А когда солнце медленно садится за пепельным силуэтом морского порта, бредешь домой старым, с детства опробованным маршрутом — через Слободку. Так короче, хотя и тяжелее — нужно, все-таки, подниматься в гору, а пляжная усталость, как пудовые гири, сковывает ноги и тело, разморенное от солнца и воды.
Плетешься необыкновенно грязной, в рытвинах и выбоинах широкой слободской улицей, не чувствуя вони и пыли, не замечая грязи и убожества, так слились в детской, а потом и отроческой душе любовь к жизни, нетерпеливое и благожелательное счастье обладания ею.
Когда я вспоминаю детские и отроческие походы на Слободку, на море, мне представляется, что мое отношение к убогой и нищей городской окраине, безусловно, было иным, окрашенным в светлые и радостные тона. Оно было пронизано чувством всепоглощающей и самоотверженной любви.

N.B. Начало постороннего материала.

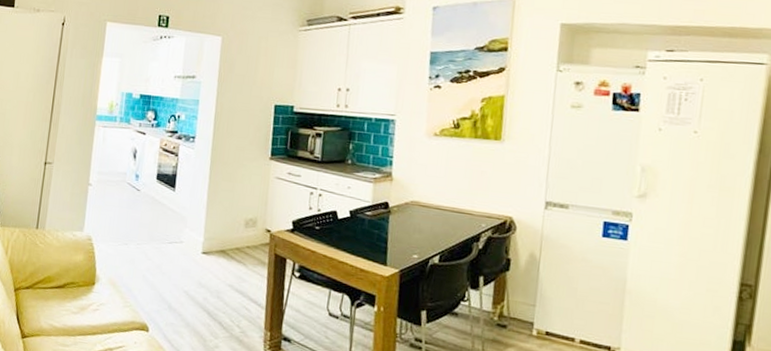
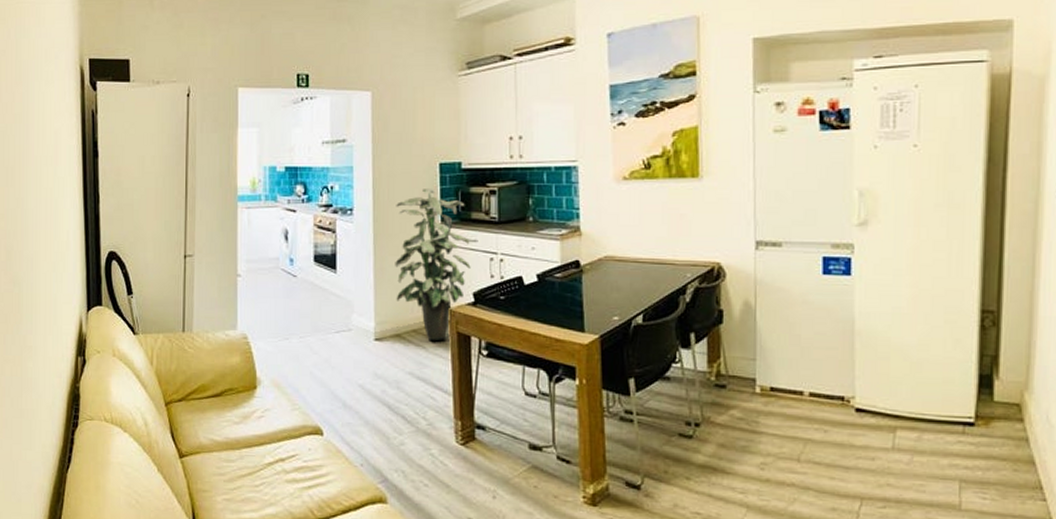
indoor plant: none [224,125,294,260] -> present [395,187,471,340]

Любовь — это первое, чему человек научается в жизни. И только потом, когда утечет много воды, и съешь не один пуд житейской соли, любовь к жизни сменится знанием и пониманием, а ближе к концу — нетерпимостью к тому, что некогда любил и чем наслаждался, как высшим даром. Иначе чем можно объяснить неимоверную тягу к простым пейзажам и радостям в детстве и безоговорочное неприятие их теперь, когда жизнь уже позади? Чем, если не выросшему из детских и отроческих наслаждений требованию жизни иной, не имеющей подобия на земле. Отсюда и тоскливая, упорная тяга к преодолению равнинности. Стремление ввысь, как будто там тебя ожидают невиданные богатства и немыслимые блага. Не зная крыльев, но памятуя о некогда случившемся коротком и захватывающем полете с ветки акации, представляешь себя если не парящим в голубых высях, то, по крайней мере, обитающим где-то поблизости…
… И когда в третий раз у меня ничего не вышло с восхождением на Montagna sacra, я твердо решил избрать другой путь.
111
Всю ночь я обдумывал новый маршрут. В окно светила большая глянцевая луна, — она была несколько неправильной формы, как очищенная от грязи и отполированная до блеска этрусская монета. Небосвод окрашен в нежные лиловые тона, а за пределами светящегося лунного круга чернела Пустота, — то, что древние называли эфиром и открытие чего в качестве самостоятельной сущности принадлежит, кажется, Аристотелю.
То, что Пустота может оказаться Сущностью, удивляет даже сегодня, когда многие загадочные явления материального мира перестали быть таковыми.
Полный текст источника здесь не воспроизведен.